Kuo Spencer C H, Kuo Pao-Jen, Hsu Shiun-Yuan, Rau Cheng-Shyuan, Chen Yi-Chun, Hsieh Hsiao-Yun, Hsieh Ching-Hua
Department of Trauma Surgery, Kaohsiung Chang Gung Memorial Hospital and Chang Gung University College of Medicine, Kaohsiung, Taiwan Department of Surgery, Kaohsiung Chang Gung Memorial Hospital and Chang Gung University College of Medicine, Kaohsiung, Taiwan.
Department of Plastic and Reconstructive Surgery, Kaohsiung Chang Gung Memorial Hospital and Chang Gung University College of Medicine, Kaohsiung, Taiwan.
BMJ Open. 2016 Jun 21;6(6):e011072. doi: 10.1136/bmjopen-2016-011072.

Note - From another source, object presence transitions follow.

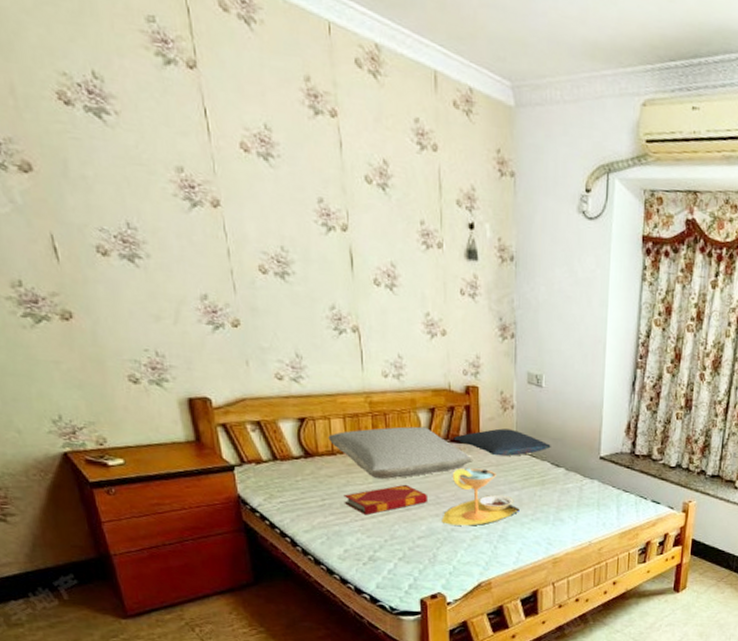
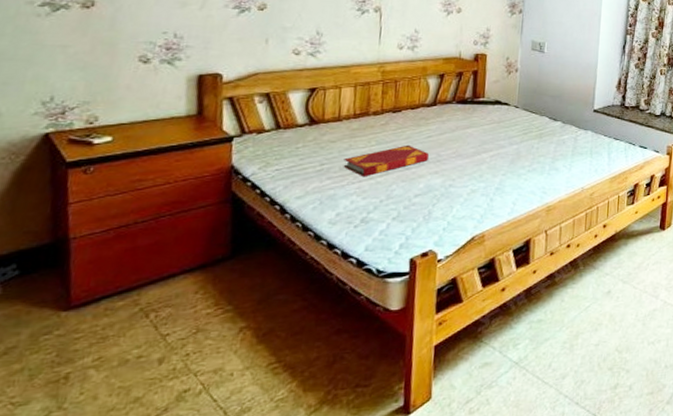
pillow: present [328,426,472,480] -> none [336,91,476,142]
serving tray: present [442,468,520,526] -> none [440,126,517,181]
pillow: present [453,428,551,457] -> none [459,89,550,114]

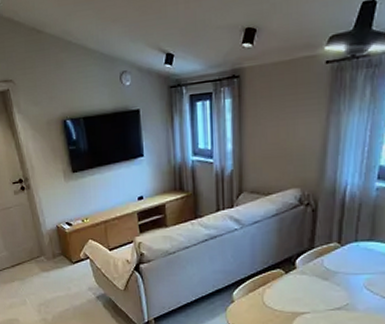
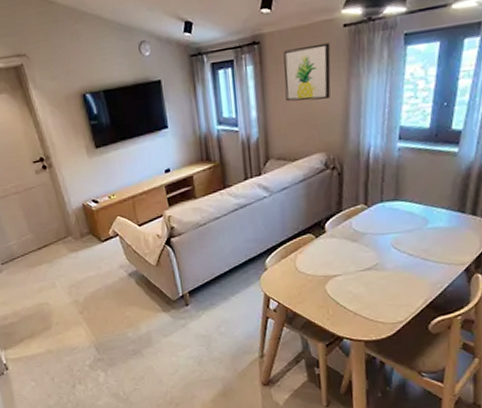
wall art: none [262,78,311,136] -> present [283,42,331,102]

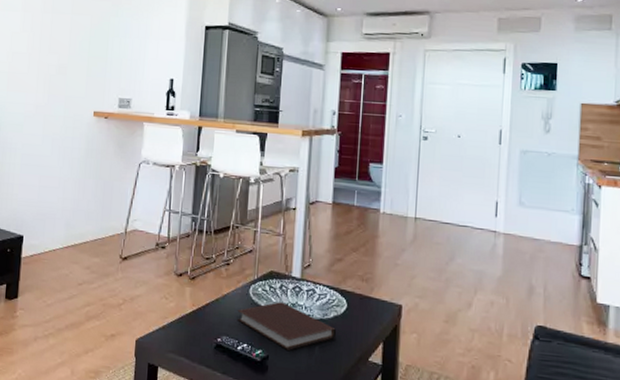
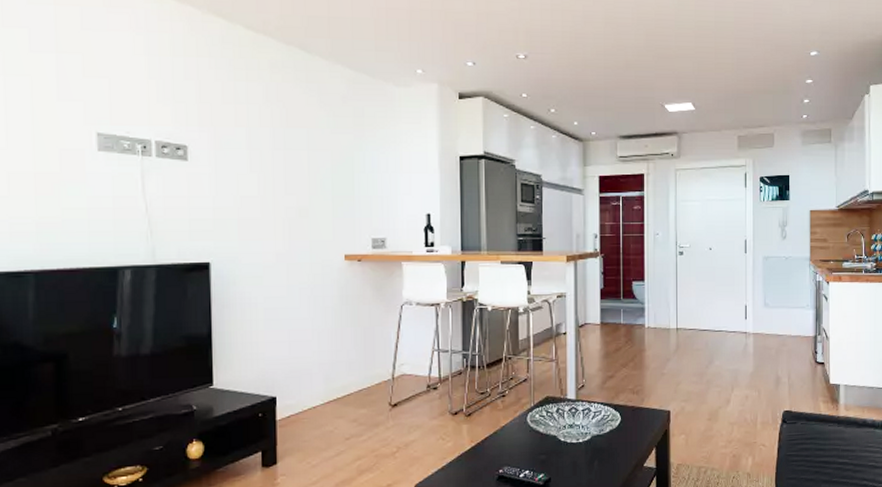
notebook: present [236,302,336,351] -> none [516,425,612,470]

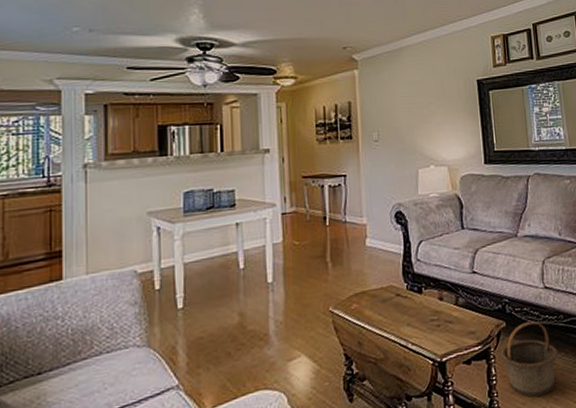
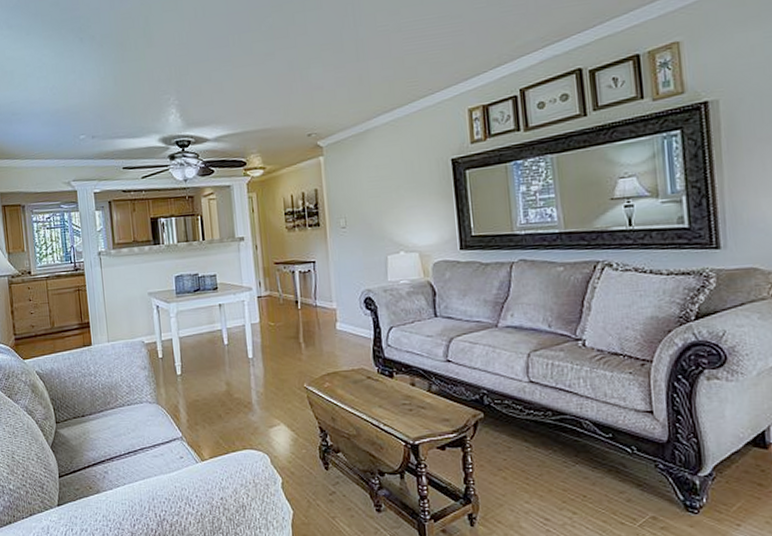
basket: present [501,320,559,397] -> none [478,414,545,490]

The presentation of decrease blood pressure with tachycardia is usually an indicator of significant blood loss. In this study, we used the reverse shock index (RSI), a ratio of systolic blood pressure (SBP) to heart rate (HR), to evaluate the haemodynamic status of trauma patients. As an SBP lower than the HR (RSI<1) may indicate haemodynamic instability, the objective of this study was to assess whether RSI<1 can help to identify high-risk patients with potential shock and poor outcome, even though these patients do not yet meet the criteria for multidisciplinary trauma team activation (TTA).
Cross-sectional study.
Taiwan.
We retrospectively reviewed the data of 20 106 patients obtained from the trauma registry system of a level I trauma centre for trauma admissions from January 2009 through December 2014. Patients for whom a trauma team was not activated (regular patients) and who had RSI<1 were compared with regular patients with RSI≥1. The ORs of the associated conditions and injuries were calculated with 95% CIs.
In-hospital mortality.
Among regular patients with RSI<1, significantly more patients had an Injury Severity Score (ISS) ≥25 (OR 2.4, 95% CI 1.58 to 3.62; p<0.001) and the mortality rate was also higher (2.1% vs 0.5%; OR 3.9, 95% CI 2.10 to 7.08; p<0.001) than in regular patients with RSI≥1. The intensive care unit length of stay was longer in regular patients with RSI<1 than in regular patients with RSI≥1.
Among patients who did not reach the criteria for TTA, RSI<1 indicates a potentially worse outcome and a requirement for more attention and aggressive care in the emergency department.
血压下降伴心动过速通常提示大量失血。在本研究中,我们使用反向休克指数(RSI),即收缩压(SBP)与心率(HR)的比值,来评估创伤患者的血流动力学状态。由于SBP低于HR(RSI<1)可能提示血流动力学不稳定,本研究的目的是评估RSI<1是否有助于识别有潜在休克和不良预后的高危患者,即使这些患者尚未达到多学科创伤团队启动(TTA)的标准。
横断面研究。
台湾。
我们回顾性分析了20106例患者的数据,这些数据来自于一家一级创伤中心2009年1月至2014年12月期间创伤入院的创伤登记系统。未启动创伤团队的患者(普通患者)中,RSI<1的患者与RSI≥1的普通患者进行比较。计算相关疾病和损伤的比值比(OR)及95%可信区间(CI)。
住院死亡率。
在RSI<1的普通患者中,损伤严重度评分(ISS)≥25的患者显著更多(OR 2.4,95%CI 1.58至3.62;p<0.001),死亡率也更高(2.1%对0.5%;OR 3.9,95%CI 2.10至7.08;p<0.001),高于RSI≥1的普通患者。RSI<1的普通患者在重症监护病房的住院时间比RSI≥1的普通患者更长。
在未达到TTA标准的患者中,RSI<1提示预后可能更差,在急诊科需要更多关注和积极治疗。